Re: [PATCH 4/6] scs: Move scs_overflow_check() out of architecture code

From: Mark Rutland
Date: Mon May 18 2020 - 09:32:39 EST


On Mon, May 18, 2020 at 02:23:47PM +0100, Will Deacon wrote:
> On Mon, May 18, 2020 at 01:12:10PM +0100, Mark Rutland wrote:
> > On Fri, May 15, 2020 at 06:27:54PM +0100, Will Deacon wrote:
> > > There is nothing architecture-specific about scs_overflow_check() as
> > > it's just a trivial wrapper around scs_corrupted().
> > >
> > > For parity with task_stack_end_corrupted(), rename scs_corrupted() to
> > > task_scs_end_corrupted() and call it from schedule_debug() when
> > > CONFIG_SCHED_STACK_END_CHECK_is enabled. Finally, remove the unused
> > > scs_overflow_check() function entirely.
> > >
> > > This has absolutely no impact on architectures that do not support SCS
> > > (currently arm64 only).
> > >
> > > Signed-off-by: Will Deacon <will@xxxxxxxxxx>
> >
> > Pulling this out of arch code seems sane to me, and the arch-specific
> > chanes look sound. However, I have a concern with the changes within the
> > scheduler context-switch.
> >
> > > diff --git a/arch/arm64/kernel/process.c b/arch/arm64/kernel/process.c
> > > index a35d3318492c..56be4cbf771f 100644
> > > --- a/arch/arm64/kernel/process.c
> > > +++ b/arch/arm64/kernel/process.c
> > > @@ -52,7 +52,6 @@
> > > #include <asm/mmu_context.h>
> > > #include <asm/processor.h>
> > > #include <asm/pointer_auth.h>
> > > -#include <asm/scs.h>
> > > #include <asm/stacktrace.h>
> > >
> > > #if defined(CONFIG_STACKPROTECTOR) && !defined(CONFIG_STACKPROTECTOR_PER_TASK)
> > > @@ -516,7 +515,6 @@ __notrace_funcgraph struct task_struct *__switch_to(struct task_struct *prev,
> > > entry_task_switch(next);
> > > uao_thread_switch(next);
> > > ssbs_thread_switch(next);
> > > - scs_overflow_check(next);
> >
> > Prior to this patch, we'd never switch to a task whose SCS had already
> > been corrupted.
> >
> > With this patch, we only check that when switching away from a task, and
> > only when CONFIG_SCHED_STACK_END_CHECK is selected, which at first
> > glance seems to weaken that.
>
> Yes, ignoring vmap'd stacks, this patch brings the SCS checking in-line with
> the main stack checking when CONFIG_SCHED_STACK_END_CHECK=y.
>
> > Arguably:
> >
> > * If the next task's SCS was corrupted by that task while it was
> > running, we had already lost at that point.
>
> With this change, we'll at least catch this one sooner, and that might be
> useful if a bug has caused us to overflow the SCS but not the main stack.

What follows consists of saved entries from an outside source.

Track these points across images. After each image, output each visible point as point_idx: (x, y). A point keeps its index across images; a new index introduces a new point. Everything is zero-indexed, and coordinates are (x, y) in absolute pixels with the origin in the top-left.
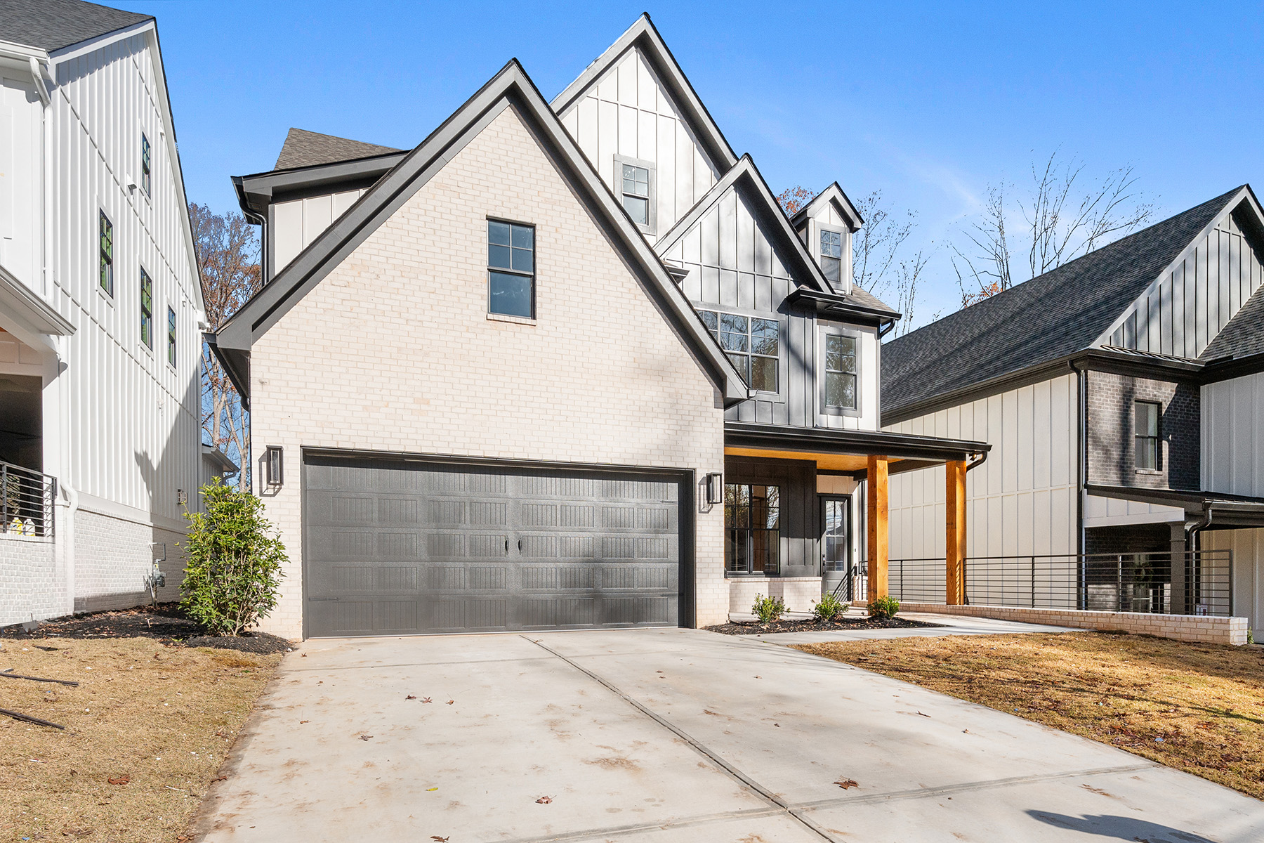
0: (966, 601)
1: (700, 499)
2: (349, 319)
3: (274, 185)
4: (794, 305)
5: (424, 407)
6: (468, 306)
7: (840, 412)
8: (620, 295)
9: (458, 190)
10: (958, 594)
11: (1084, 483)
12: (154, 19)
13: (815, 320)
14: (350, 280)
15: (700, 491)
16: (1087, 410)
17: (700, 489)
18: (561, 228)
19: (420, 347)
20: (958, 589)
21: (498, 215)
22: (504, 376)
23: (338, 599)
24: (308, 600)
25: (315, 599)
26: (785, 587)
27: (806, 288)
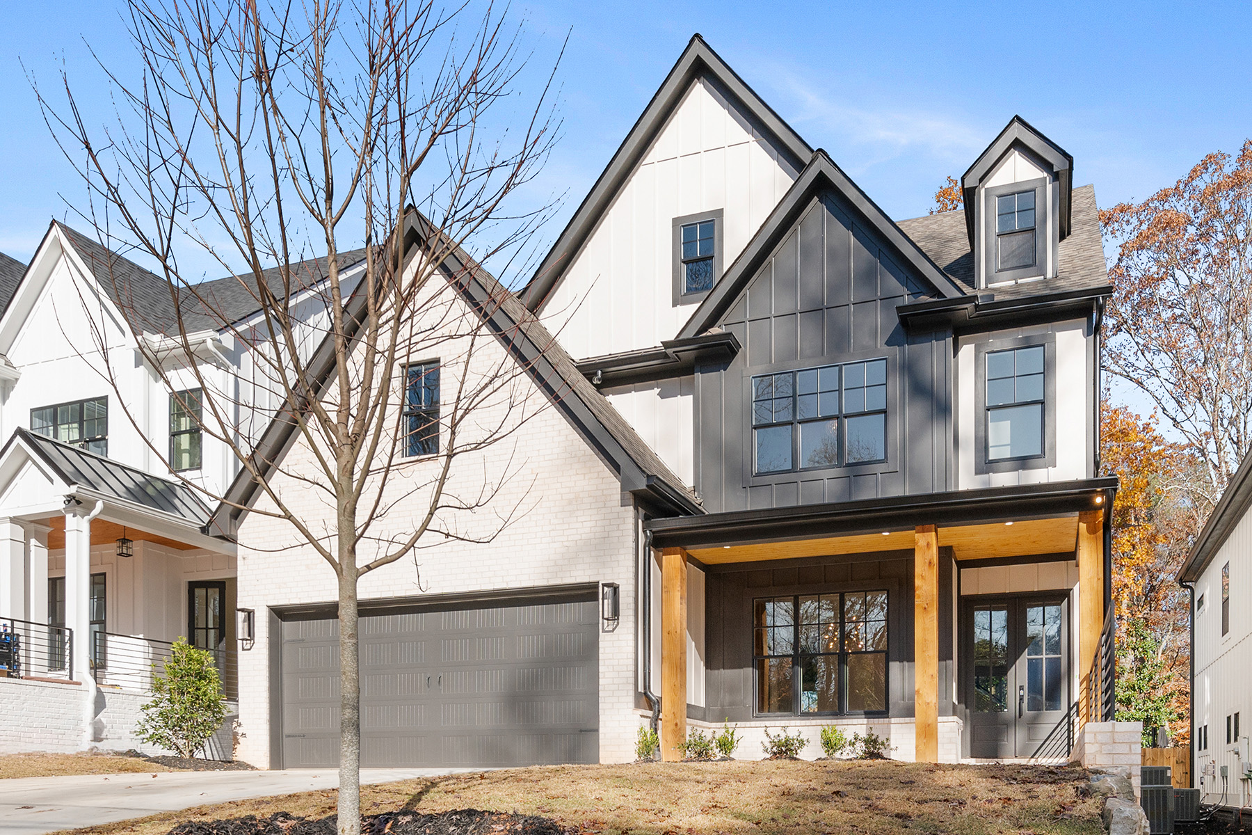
14: (299, 457)
18: (463, 352)
23: (304, 736)
24: (284, 737)
25: (289, 736)
26: (893, 731)
27: (924, 299)
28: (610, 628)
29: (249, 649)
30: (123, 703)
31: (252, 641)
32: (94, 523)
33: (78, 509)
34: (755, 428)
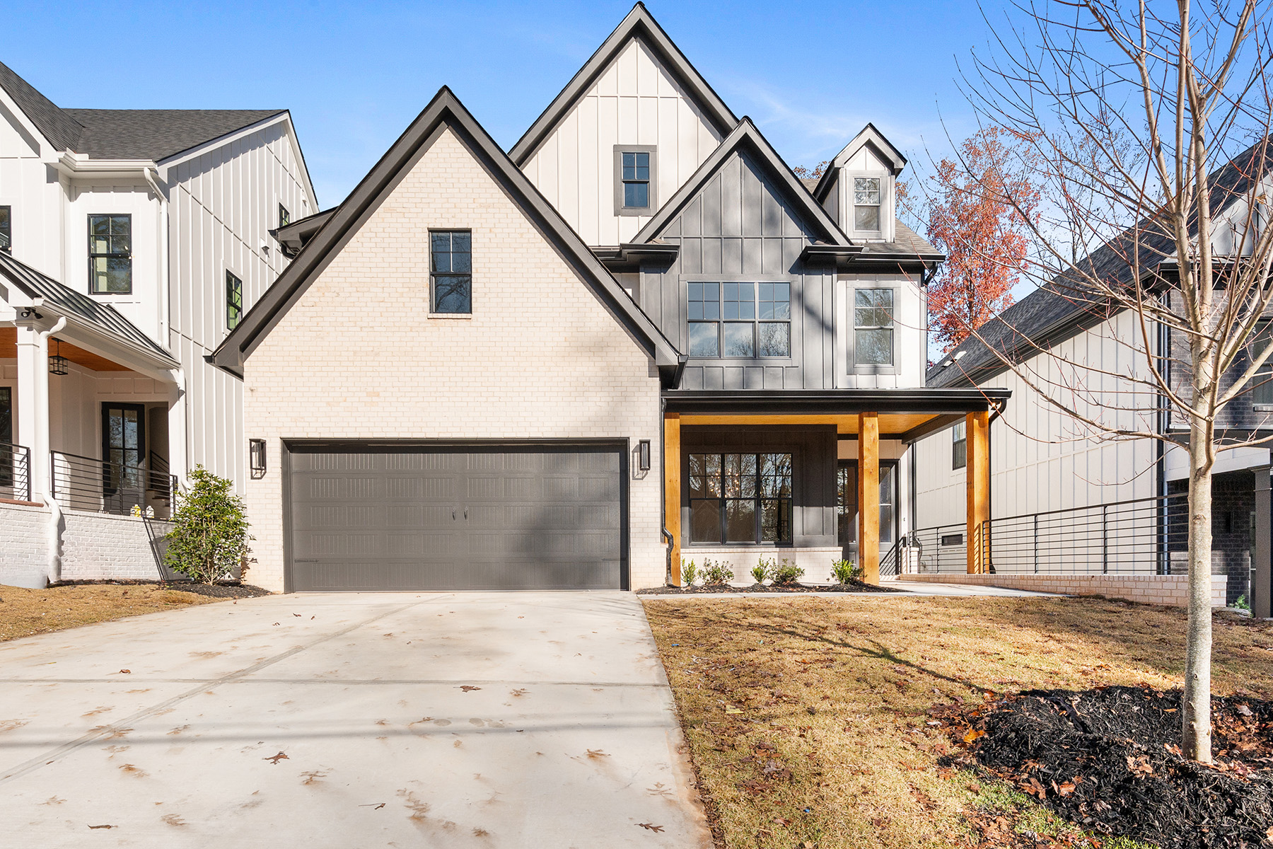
0: (992, 570)
1: (633, 466)
2: (315, 333)
3: (301, 231)
4: (809, 263)
5: (375, 399)
6: (411, 309)
7: (875, 371)
8: (551, 280)
9: (404, 210)
10: (976, 562)
11: (1166, 427)
12: (288, 110)
13: (835, 276)
14: (317, 300)
15: (634, 459)
16: (1169, 338)
17: (633, 456)
18: (495, 227)
19: (371, 349)
20: (977, 556)
21: (438, 226)
22: (443, 366)
23: (316, 561)
24: (294, 562)
25: (299, 561)
26: (797, 557)
27: (820, 244)
28: (640, 476)
29: (261, 478)
30: (80, 525)
31: (263, 471)
32: (53, 340)
33: (36, 323)
34: (689, 322)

Sure, but only if CONFIG_SCHED_STACK_END_CHECK is selected.

> > * If the next task's SCS was corrupted by another task, then that could
> > also happen immediately after the check (though timing to avoid the
> > check but affect the process could be harder).
>
> We're only checking the magic end value, so the cross-task case is basically
> if you overrun your own SCS as above, but then continue to overrun entire
> SCSs for other tasks as well. It's probably not very useful in that case.
>
> > ... and a VMAP'd SCS would be much nicer in this regard.
> >
> > Do we think this is weakening the check, or do we think it wasn't all
> > that helpful to begin with?
>
> I see it as a debug check to catch SCS overflow, rather than a hardening
> feature, and I agree that using something like vmap stack for the SCS would
> be better because we could have a guard page instead.

Fair enough. Could we put something into the commit message that more
explicitly calls out debug-not-hardening? I agree that under that model
this patch looks fine, and with something to that effect:

Reviewed-by: Mark Rutland <mark.rutland@xxxxxxx>

Mark.

> This is something I would like to revisit, but we need more
> information from Sami about why Android rejected the larger allocation
> size, since I don't think there's an awful lot of point merging this
> series if Android doesn't pick it up.

Indeed. I'd certainly prefer the robustness of a VMAP'd SCS if we can do
that.

Mark.